In 2020, the Water Policy Program, working with graduate students from the Nicholas School of the Environment, authored a pair of reports on shrinking cities, one focused on Pennsylvania and the other on these communities more broadly. Both reports describe a “trilemma” for water utilities as they try to balance ensuring affordable rates for their customers, maintaining high service and quality, and sustaining fiscal viability.

“Because their population is declining, the water utility doesn’t have the resources to fully address all three of those prongs, so tradeoffs exist to how well they can address any one of those at a given time,” said Walker Grimshaw, one of five then-students in the Nicholas School’s Master of Environmental Management (MEM) program who co-authored the Pennsylvania report. 

The broader report in the Journal AWWA says water service providers in shrinking cities will need “innovative and flexible approaches” to address the challenges that they face.

Among the options outlined in the report, water systems could downsize by discontinuing service and connections to abandoned properties and decommissioning unneeded infrastructure, although that often comes with political and financial hurdles. Some water systems have attempted to diversify their revenue streams by using excess capacity to attract new businesses or selling it to a neighboring city or large customer outside the existing service area. Consolidation with other water systems or even privatization can offer the promise of economies of scale, but those options also come with their own challenges.

Understanding the scale of the affordability challenge

Discussions around the Aspen-Nicholas Water Forum also brought to the surface that the scale of water affordability challenges isn’t clear, Patterson said.

“One of the things that makes measuring affordability difficult is that the definition of affordability is values-based,” Patterson said. “For example, household affordability is defined as the ability for a household to pay for basic water services without undue hardship.
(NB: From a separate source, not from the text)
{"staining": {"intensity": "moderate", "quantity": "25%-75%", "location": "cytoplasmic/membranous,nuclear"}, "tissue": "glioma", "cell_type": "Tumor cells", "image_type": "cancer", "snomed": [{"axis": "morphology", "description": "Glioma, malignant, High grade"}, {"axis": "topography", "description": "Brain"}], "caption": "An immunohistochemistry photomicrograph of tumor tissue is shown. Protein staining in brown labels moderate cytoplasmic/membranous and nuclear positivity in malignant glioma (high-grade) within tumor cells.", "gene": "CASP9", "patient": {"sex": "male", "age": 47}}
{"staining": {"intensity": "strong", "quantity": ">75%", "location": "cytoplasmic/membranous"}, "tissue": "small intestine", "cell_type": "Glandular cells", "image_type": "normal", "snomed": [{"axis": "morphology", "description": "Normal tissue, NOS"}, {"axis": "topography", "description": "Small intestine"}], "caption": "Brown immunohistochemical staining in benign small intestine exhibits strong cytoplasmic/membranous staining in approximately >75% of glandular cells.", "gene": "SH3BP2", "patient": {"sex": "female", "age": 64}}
How much water is enough to meet a household’s needs and what constitutes an undue financial hardship?”

To help provide some clarity, the Water Policy Program launched a dashboard developed by Patterson and a small team of graduate students. (A companion website provides additional context and a tutorial for the dashboard.) By the end of this September, the dashboard featured data from nearly 2,350 utilities in seven states with readily available information on water service area or municipal boundaries.

The dashboard helps users explore four key questions:

•    Who lives in the utility's service boundaries?
•    How much do water services cost?
•    How affordable are water services given the costs and who lives in the utility?
•    How does affordability change with water usage?

Users can gain a deeper understanding of affordability challenges utility by utility through the dashboard’s open, transparent, and repeatable approach that compares several affordability metrics at multiple volumes of water.

One of the striking takeaways from the project is how poverty undermines water affordability for so many households. More than three-quarters of utilities in the first five states added to the dashboard—California, North Carolina, Oregon, Pennsylvania, and Texas—serve communities where more than 20 percent of the population was below 200 percent of the federal poverty level. The team found that, depending on how much water a household uses, between a tenth and a third of households are working more than a day each month (approximately 4.6 percent of their income) just to afford their water bills.

The dashboard was the culmination of months of work for the project team, gathering data from an array of sources and manually entering it. With the hard work for at least seven states done, the Nicholas Institute has made the data and code behind the dashboard open source, enabling others to more easily use it to work toward improved water affordability and equity.

“If we are the exclusive holders of the data, we are a bottleneck,” Patterson said. “We wanted to put it out there and let people ask their own questions.”

Work on shrinking cities and the Water Affordability Dashboard was funded by Spring Point Partners.